林华安威武不屈,心中坦荡,处公堂而不惊,面对铁青脸庞官爷,待得威武声落下,哼哧道:“要知道童小姐被囚于何地有什么难的?只要明白什么是时间差,别说是童小姐失踪,就是你妈让人绑了我也找得到。”
“大胆!”东城府气的浑身打抖,力指林华安,青面撩牙。“好叼钻的嘴巴,单就辱骂朝庭命官一事,本官就可以当场把你拿下,然而本官就让你说,若是不通,必让你皮开肉绽,悔生为人。”
“官爷好大的官威。”林华安嘲讥一笑。“那就把地图拿来,备好笔墨,今个儿我就让官爷见识见识什么是娘生的脑袋。”
“拿给他。”气极一声大喝,一旁的师爷急匆匆取了北城地图,拾拿毛笔奔下台阶,递给了大胆之徒。
接过图笔,林华安讲道:“先从童小姐被虏时开始,她被绑走那时是午时六刻,童家奴仆接到赎条前来堂衙的时间是末时中,也就是未时四刻。这其间绑匪仅用六刻钟虏了童小姐,返回家里,再到童府递赎条。”
说道,他竖起毛笔说道:“咱们把一刻转化为十五分钟,六刻就是九十分钟,在这么短的时间,他从虏童小姐的地方花了三十八分钟返回自已家里,这个时间是报案大婶亲口所说,大婶看到绑犯回家的时辰是末时,可能有一刻了。”
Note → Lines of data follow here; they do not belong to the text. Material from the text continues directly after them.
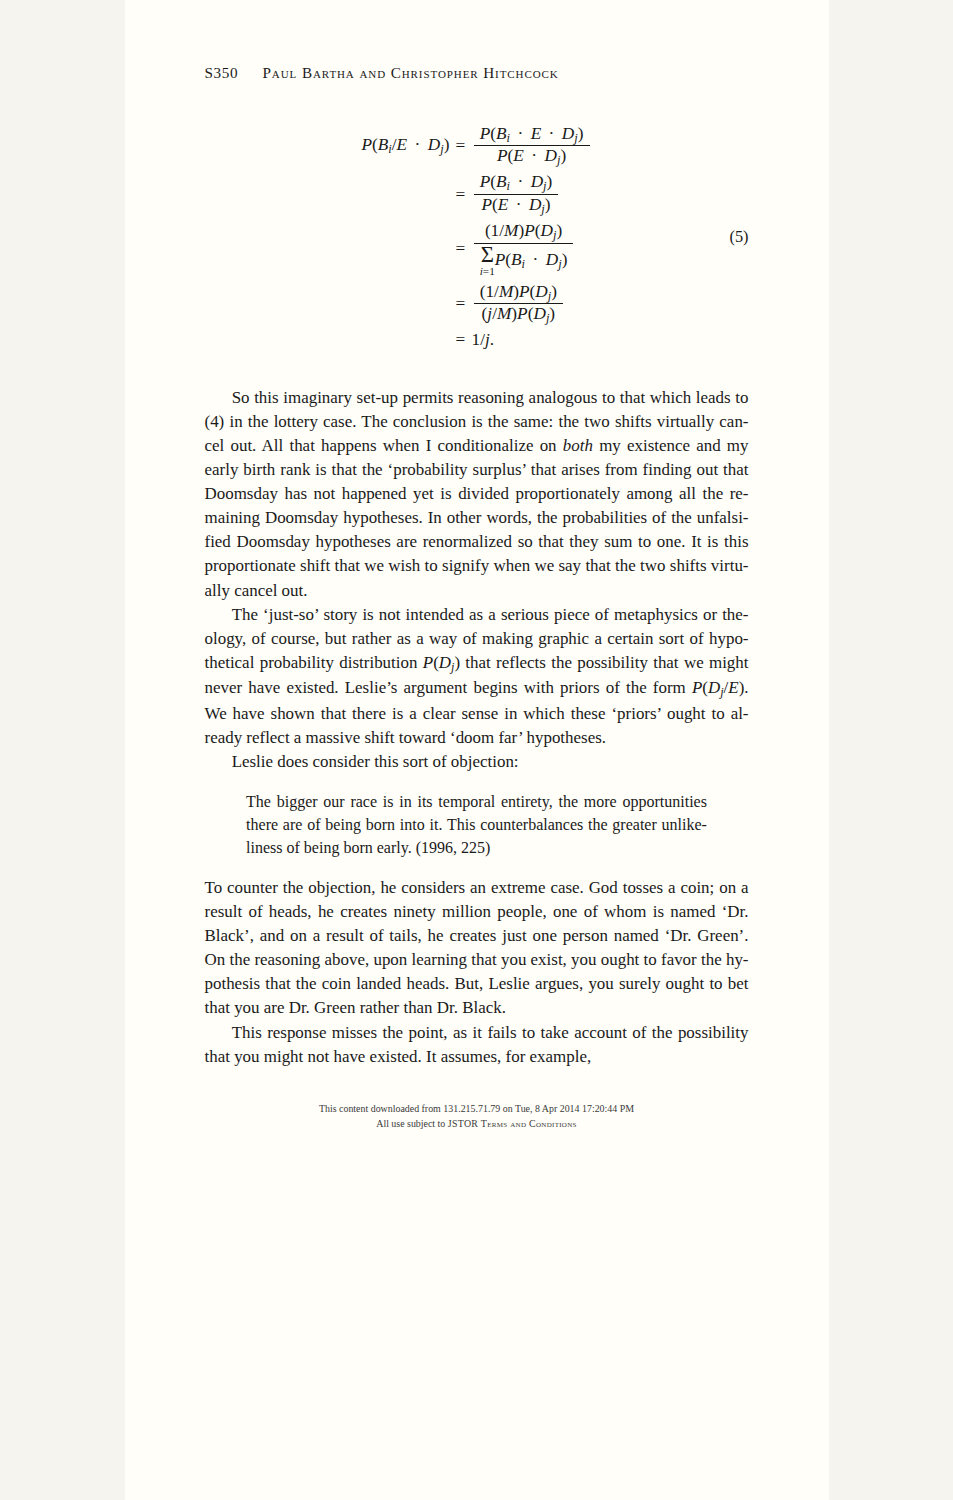S350 Paul Bartha and Christopher Hitchcock
| P ( B i / E · D j ) | = | P ( B i · E · D j ) P ( E · D j ) |
| | = | P ( B i · D j ) P ( E · D j ) |
| | = | (1/ M ) P ( D j ) Σ i =1 P ( B i · D j ) |
| | = | (1/ M ) P ( D j ) ( j / M ) P ( D j ) |
| | = | 1/ j . |
(5)
So this imaginary set-up permits reasoning analogous to that which leads to (4) in the lottery case. The conclusion is the same: the two shifts virtually cancel out. All that happens when I conditionalize on both my existence and my early birth rank is that the ‘probability surplus’ that arises from finding out that Doomsday has not happened yet is divided proportionately among all the remaining Doomsday hypotheses. In other words, the probabilities of the unfalsified Doomsday hypotheses are renormalized so that they sum to one. It is this proportionate shift that we wish to signify when we say that the two shifts virtually cancel out.
The ‘just-so’ story is not intended as a serious piece of metaphysics or theology, of course, but rather as a way of making graphic a certain sort of hypothetical probability distribution P(Dj) that reflects the possibility that we might never have existed. Leslie’s argument begins with priors of the form P(Dj/E). We have shown that there is a clear sense in which these ‘priors’ ought to already reflect a massive shift toward ‘doom far’ hypotheses.
Leslie does consider this sort of objection:
The bigger our race is in its temporal entirety, the more opportunities there are of being born into it. This counterbalances the greater unlikeliness of being born early. (1996, 225)
To counter the objection, he considers an extreme case. God tosses a coin; on a result of heads, he creates ninety million people, one of whom is named ‘Dr. Black’, and on a result of tails, he creates just one person named ‘Dr. Green’. On the reasoning above, upon learning that you exist, you ought to favor the hypothesis that the coin landed heads. But, Leslie argues, you surely ought to bet that you are Dr. Green rather than Dr. Black.
This response misses the point, as it fails to take account of the possibility that you might not have existed. It assumes, for example,
This content downloaded from 131.215.71.79 on Tue, 8 Apr 2014 17:20:44 PM
All use subject to JSTOR Terms and Conditions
门外观看的那个大婶喊道:“对对对,我就是这样告诉畜牲的。”
得到证实,东城府有点乱地喝问:“此又与童小姐被囚之地有何关联?”
“没关联我说这些干嘛?”林华安反嘴堵的官爷面红耳赤,瞟目睇了一眼张郎生哼道:“从虏童小姐的地方到绑犯家里仅须走二十分钟就能到,然而绑犯仓惶逃窜,又要避开人群,多花些时间是可能的。以他的家为基点,要到城中的童府须得花四十五分钟,那么总共就用了八十三分钟,然而奔跑可以缩减一半的路程,唯有奔跑才能解得开童府奴才接到赎条飞快跑到衙堂的九十分钟的正时间。”
晕了,堂里堂外所有人都晕了,听都不太能听得懂,如何能知道他在说什么。童木木双眼呈白,疑问:“佟天,你说的是什么,什么八十三分钟,奔跑,又九十分钟的?”
知道他们理不清楚,林华安反问:“犯人要奔跑到你家交赎交才能合理的解释他一连串的动作的时间表,我问你,是扛得一个人奔跑快,还是单独奔跑快?”
“当然是单独奔跑快。”众人理所当然喊道,畜牲问的是什么蠢题。
“好,犯人绑了童小姐,他要单独奔跑,肯定是得先把童小姐藏起来对吗?”
“当然。”
“好。”林华安点头再问:“九十分钟的时间犯人绑了童小姐返家已用掉了三十八分钟,那就只剩五十二分钟。这五十二分钟,他要把虏来的童小姐藏到别处,再到城中的童府递赎条。他藏童小姐地方未知,那么时间就是未知,然而从他家到童府的时间已得出是四十五分钟了,五十二分钟减去四十五分钟是多少?”
这次大家就听明白了,齐声喊道:“是七分钟。”
“七分钟是用模糊的概念得出的,因为没有时钟,只能以头上的太阳判断,误差会相当大。须得再加上一刻,也就是十五分钟。七加十五就是二十四分钟。以童府奴仆接到赎条奔到衙门的时间来推算……”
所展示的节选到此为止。